== Exercise prompt ==
Show every line from the entries that follow which holds the word "bare".

== Data provided ==
━━━━━━━━━━━━━━━━━━━━━━━━━━━━━━

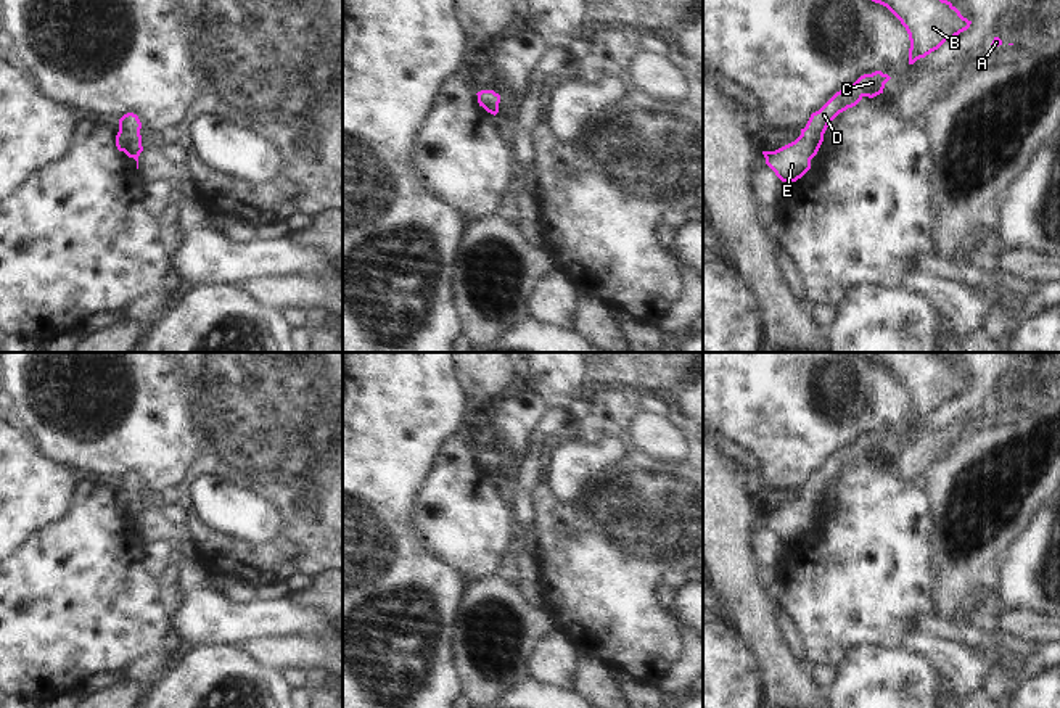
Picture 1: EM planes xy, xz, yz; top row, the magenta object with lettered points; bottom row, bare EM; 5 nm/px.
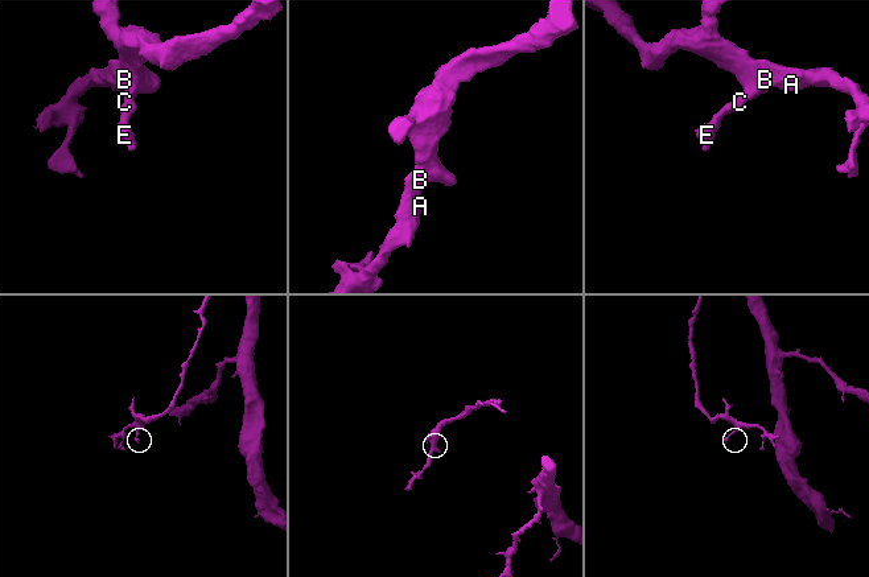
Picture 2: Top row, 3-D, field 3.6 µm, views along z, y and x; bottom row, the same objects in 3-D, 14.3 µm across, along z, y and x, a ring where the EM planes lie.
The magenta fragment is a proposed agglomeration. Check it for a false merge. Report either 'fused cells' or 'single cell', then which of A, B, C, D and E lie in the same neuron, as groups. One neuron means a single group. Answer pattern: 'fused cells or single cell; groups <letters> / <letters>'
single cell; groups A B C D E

━━━━━━━━━━━━━━━━━━━━━━━━━━━━━━

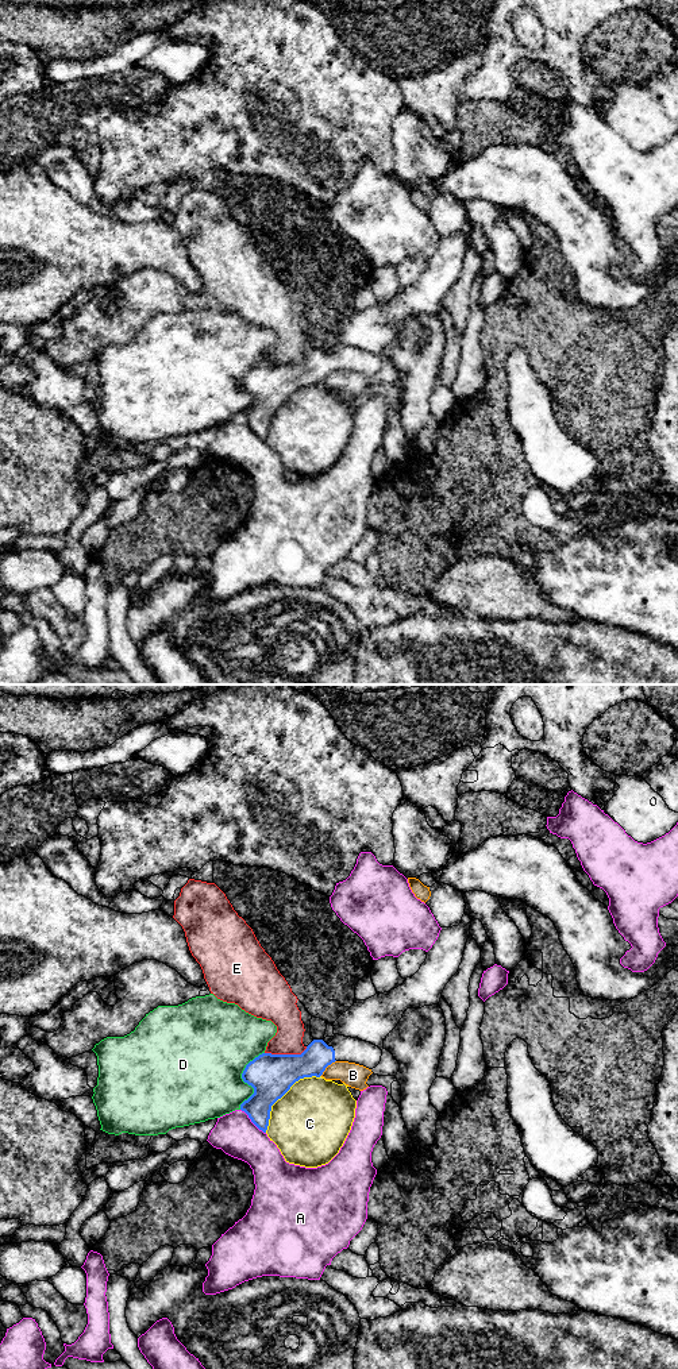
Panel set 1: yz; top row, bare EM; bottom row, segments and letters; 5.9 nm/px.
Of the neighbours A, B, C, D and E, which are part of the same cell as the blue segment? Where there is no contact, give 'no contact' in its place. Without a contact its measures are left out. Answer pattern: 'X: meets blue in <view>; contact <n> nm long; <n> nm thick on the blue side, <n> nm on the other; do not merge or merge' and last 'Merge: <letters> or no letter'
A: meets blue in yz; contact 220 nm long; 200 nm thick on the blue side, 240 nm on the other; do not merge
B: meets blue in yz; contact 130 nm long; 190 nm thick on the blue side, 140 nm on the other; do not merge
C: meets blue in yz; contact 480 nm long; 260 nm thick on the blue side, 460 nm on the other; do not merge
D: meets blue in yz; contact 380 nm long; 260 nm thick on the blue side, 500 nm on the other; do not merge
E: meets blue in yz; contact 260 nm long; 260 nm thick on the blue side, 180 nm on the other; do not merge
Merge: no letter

━━━━━━━━━━━━━━━━━━━━━━━━━━━━━━

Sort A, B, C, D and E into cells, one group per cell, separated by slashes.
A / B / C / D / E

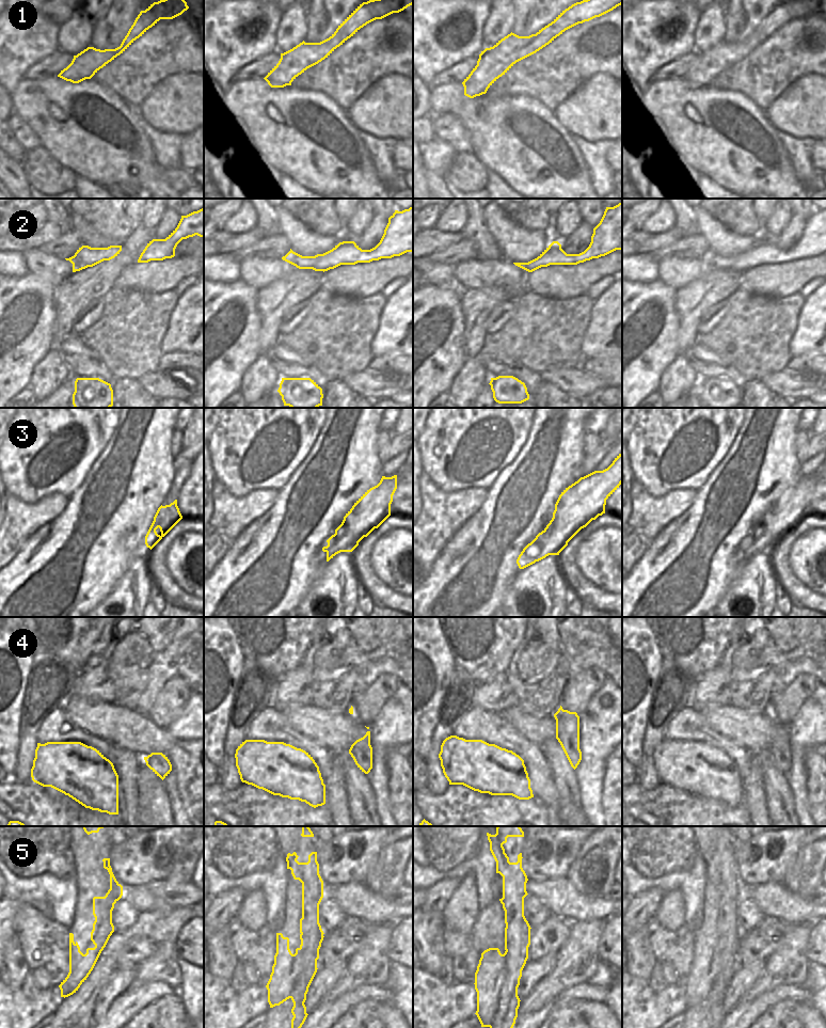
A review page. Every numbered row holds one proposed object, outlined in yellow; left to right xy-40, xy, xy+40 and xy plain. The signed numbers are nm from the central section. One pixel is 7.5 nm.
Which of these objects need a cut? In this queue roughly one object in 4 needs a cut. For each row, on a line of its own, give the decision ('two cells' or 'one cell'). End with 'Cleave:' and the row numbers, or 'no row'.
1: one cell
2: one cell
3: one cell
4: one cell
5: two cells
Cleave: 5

━━━━━━━━━━━━━━━━━━━━━━━━━━━━━━

== Output for this exercise ==
Picture 1: EM planes xy, xz, yz; top row, the magenta object with lettered points; bottom row, bare EM; 5 nm/px.
Panel set 1: yz; top row, bare EM; bottom row, segments and letters; 5.9 nm/px.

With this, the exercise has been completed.